The Spontaneous itinerary

Basically we had this idea of going to my hometown-Cavite which was roughly a four or more hour of travel. While nearing to the bus terminal in Manila, we just decided to have a nice cup of coffee with my dad roam around the metro, take train rides, bus, or even jeepney rides and stroll around-like a child in search for a nice candy shop.

We decided as well to buy our costumes for the fun run around the shops within the business district. Looking for a nice costume really stresses me out! Why do I need to participate in such event? I really don’t know- a tick of ‘out of the box’ perhaps? Counterpart saw how uninterested I was looking for a nice ‘costume’ yet she stayed her adrenaline/ bang it on attitude and we ended up with a nice one!

Indecisive before, yet till now

Yeah, I know for a fact how indecisive I am before the program and I think there are times that I just want to go with the flow? Yet, I am paired with a person who loves to push someone to do out of the box things even making an indecisive person to become a decisive one. We were at a nice Japanese restaurant (longing for a bowl of ramen), when she asked me if the price is a good one or a crappy one. I gave her the idea that another Japanese store is comparatively cheaper with unlimited rice! So we looked for it, after our ‘costume hunt’.

Since we were that flexible, we had salad, a bowl of noodles, a beer for our dinner in a nice korean restaurant.

Sounds fun? Yeah definitely

After our nice and balanced/healthy dinner we went to a nice bar at Greenbelt 3(I think? 🙂 ), she treated me for a drink and talked about random things (again as if asking how insects multiply? 🙂 ). I told her a couple of times that definitely I gonna miss her presence whenever  I go for a drink nor passing by the district. I will remember how silly we were roaming outside Cabiao, and doing things as if we are not part of the program- but as 2 individuals with pretty much the same attitude/personalities yet came from different side of the globe.

Rush hour in Manila

As much as possible we wanted this trip to be as discreet from all the members of the team. We found ourselves a tranquility out of urbanity, yet, we felt that it was unfair to let the team do its work. Honestly speaking as well, we were contemplating how we were able to ‘contribute’ to the team, and how well we are in handling our issues (in terms of ‘team work’ and beating the red light). Basically, we worried too much if we would be able to catch the last bus trip going to Cabiao. Every station counts, and every station nearing down to our station is like having a sip of every ‘drink’ that makes your mind at ease.

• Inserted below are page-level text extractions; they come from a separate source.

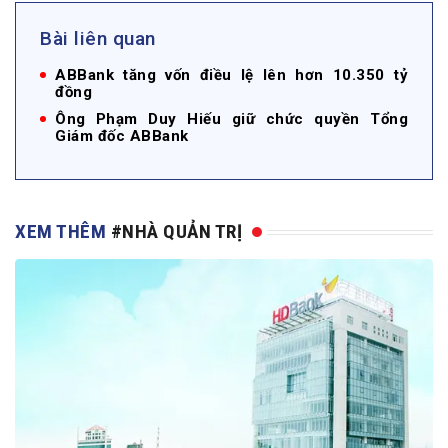
Bài liên quan
ABBank tăng vốn điều lệ lên hơn 10.350 tỷ
đồng
Ông Phạm Duy Hiếu giữ chức quyền Tổng
Giám đốc ABBank
XEM THÊM
#NHÀ QUẢN TRỊ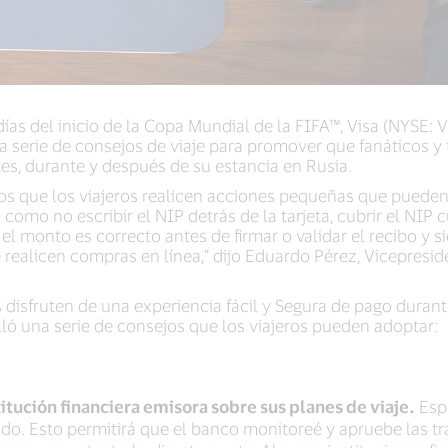
ías del inicio de la Copa Mundial de la FIFA™, Visa (NYSE: V)
a serie de consejos de viaje para promover que fanáticos y 
es, durante y después de su estancia en Rusia.
os que los viajeros realicen acciones pequeñas que puede
como no escribir el NIP detrás de la tarjeta, cubrir el NIP
l monto es correcto antes de firmar o validar el recibo y si
e realicen compras en línea,” dijo Eduardo Pérez, Vicepresid
s disfruten de una experiencia fácil y Segura de pago duran
lló una serie de consejos que los viajeros pueden adoptar:
titución financiera emisora sobre sus planes de viaje.
Espe
ndo. Esto permitirá que el banco monitoreé y apruebe las tr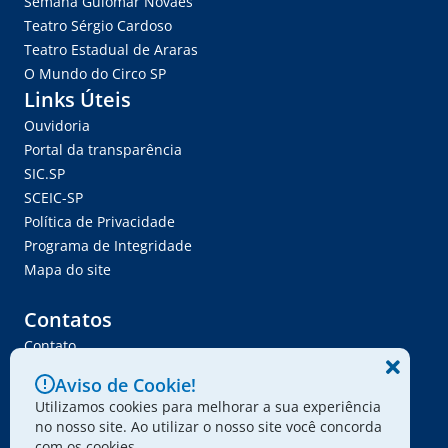
Semana Guiomar Novaes
Teatro Sérgio Cardoso
Teatro Estadual de Araras
O Mundo do Circo SP
Links Úteis
Ouvidoria
Portal da transparência
SIC.SP
SCEIC-SP
Política de Privacidade
Programa de Integridade
Mapa do site
Contatos
Contato
Trabalhe Conosco
Aviso de Cookie!
Ser Fornecedor
Utilizamos cookies para melhorar a sua experiência
Envie seu projeto
no nosso site. Ao utilizar o nosso site você concorda
com os cookies.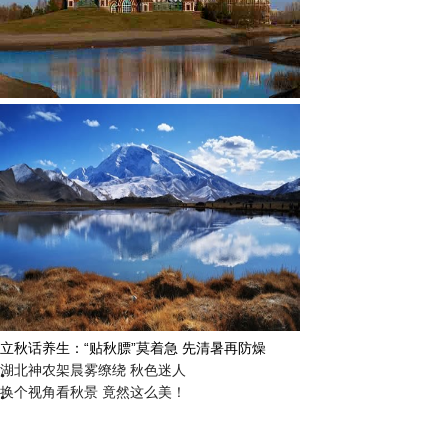
立秋话养生：“贴秋膘”莫着急 先清暑再防燥
湖北神农架晨雾缭绕 秋色迷人
换个视角看秋景 竟然这么美！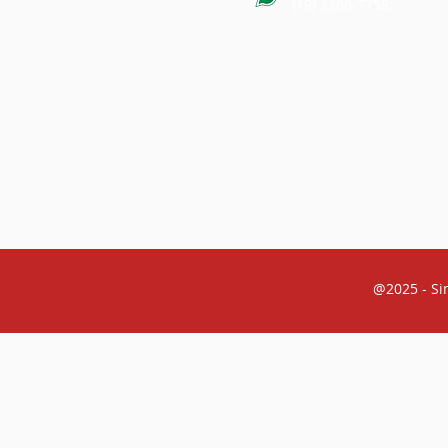
(19) 3366-7758
@2025 - Si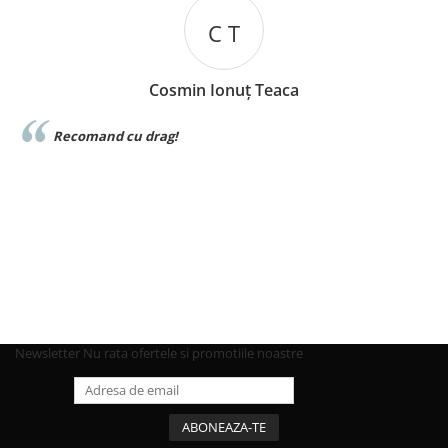
C T
Cosmin Ionuț Teaca
e
Recomand cu drag!
Newsletter
Nu rata ofertele si promotiile noastre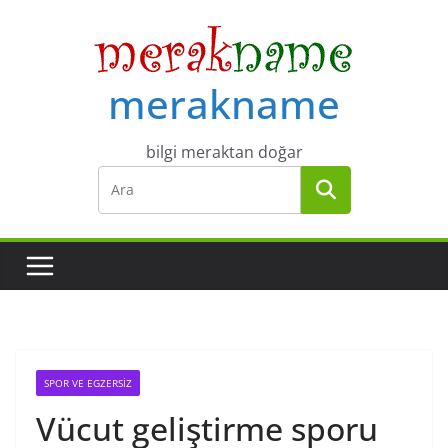
Skip
to
content
merakname
bilgi meraktan doğar
SPOR VE EGZERSIZ
Vücut geliştirme sporu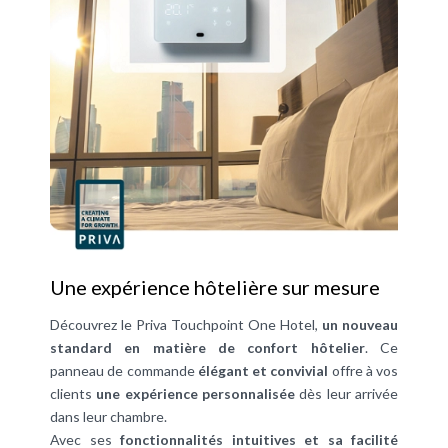
Une expérience hôtelière sur mesure
Découvrez le Priva Touchpoint One Hotel,
un nouveau
standard en matière de confort hôtelier
. Ce
panneau de commande
élégant et convivial
offre à vos
clients
une expérience personnalisée
dès leur arrivée
dans leur chambre.
Avec ses
fonctionnalités intuitives et sa facilité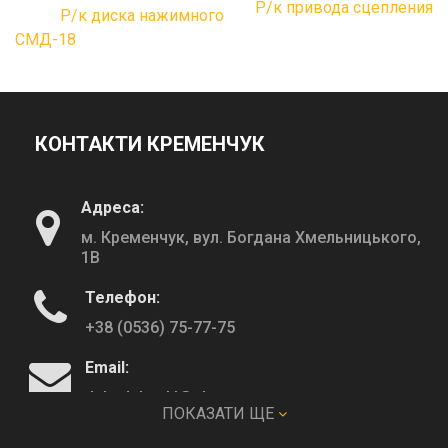
Р/к привода сцепления
Р/к диска нажимного
СМД-18
КОНТАКТИ КРЕМЕНЧУК
Адреса:
м. Кременчук, вул. Богдана Хмельницького,
1В
Телефон:
+38 (0536) 75-77-75
Email:
deltadeltaskl@ukr.net
ПОКАЗАТИ ЩЕ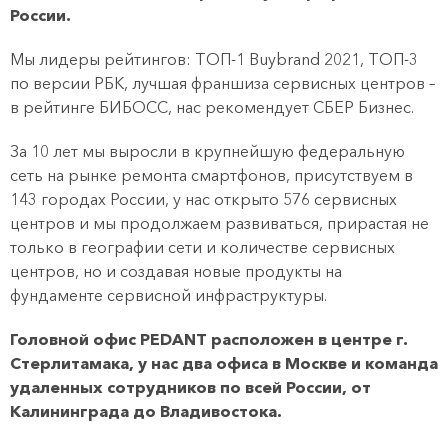
России.
Мы лидеры рейтингов: ТОП-1 Buybrand 2021, ТОП-3
по версии РБК, лучшая франшиза сервисных центров –
в рейтинге БИБОСС, нас рекомендует СБЕР Бизнес.
За 10 лет мы выросли в крупнейшую федеральную
сеть на рынке ремонта смартфонов, присутствуем в
143 городах России, у нас открыто 576 сервисных
центров и мы продолжаем развиваться, прирастая не
только в географии сети и количестве сервисных
центров, но и создавая новые продукты на
фундаменте сервисной инфраструктуры.
Головной офис PEDANT расположен в центре г.
Стерлитамака, у нас два офиса в Москве и команда
удаленных сотрудников по всей России, от
Калининграда до Владивостока.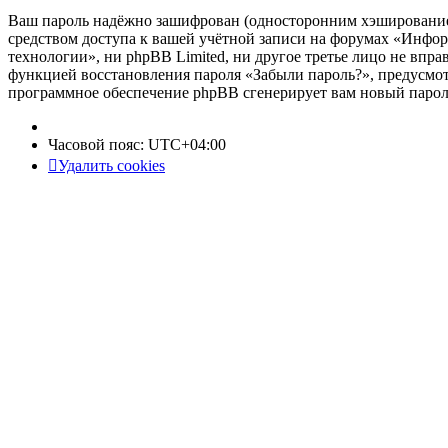
Ваш пароль надёжно зашифрован (односторонним хэшированием)
средством доступа к вашей учётной записи на форумах «Инфор
технологии», ни phpBB Limited, ни другое третье лицо не впра
функцией восстановления пароля «Забыли пароль?», предусмот
программное обеспечение phpBB сгенерирует вам новый пароль
Часовой пояс:
UTC+04:00
Удалить cookies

It was an awesome/perfect day for the two of us. Yes, we found ourselves in the middle of the metro, like exploring things in new perspectives yet, we don’t get used to the presence of each other. We kept on learning, we kept on acting like a child, a student, a teacher even a nurse (for quite sometimes 🙂 ), I think that is one of the fascinating things about life, you don’t have to live up the stigma nor the stereotype that every single individual would put on your name, it is more about how you appreciate the simple things, the simplicity of this world and not on the complexities that we always put in it.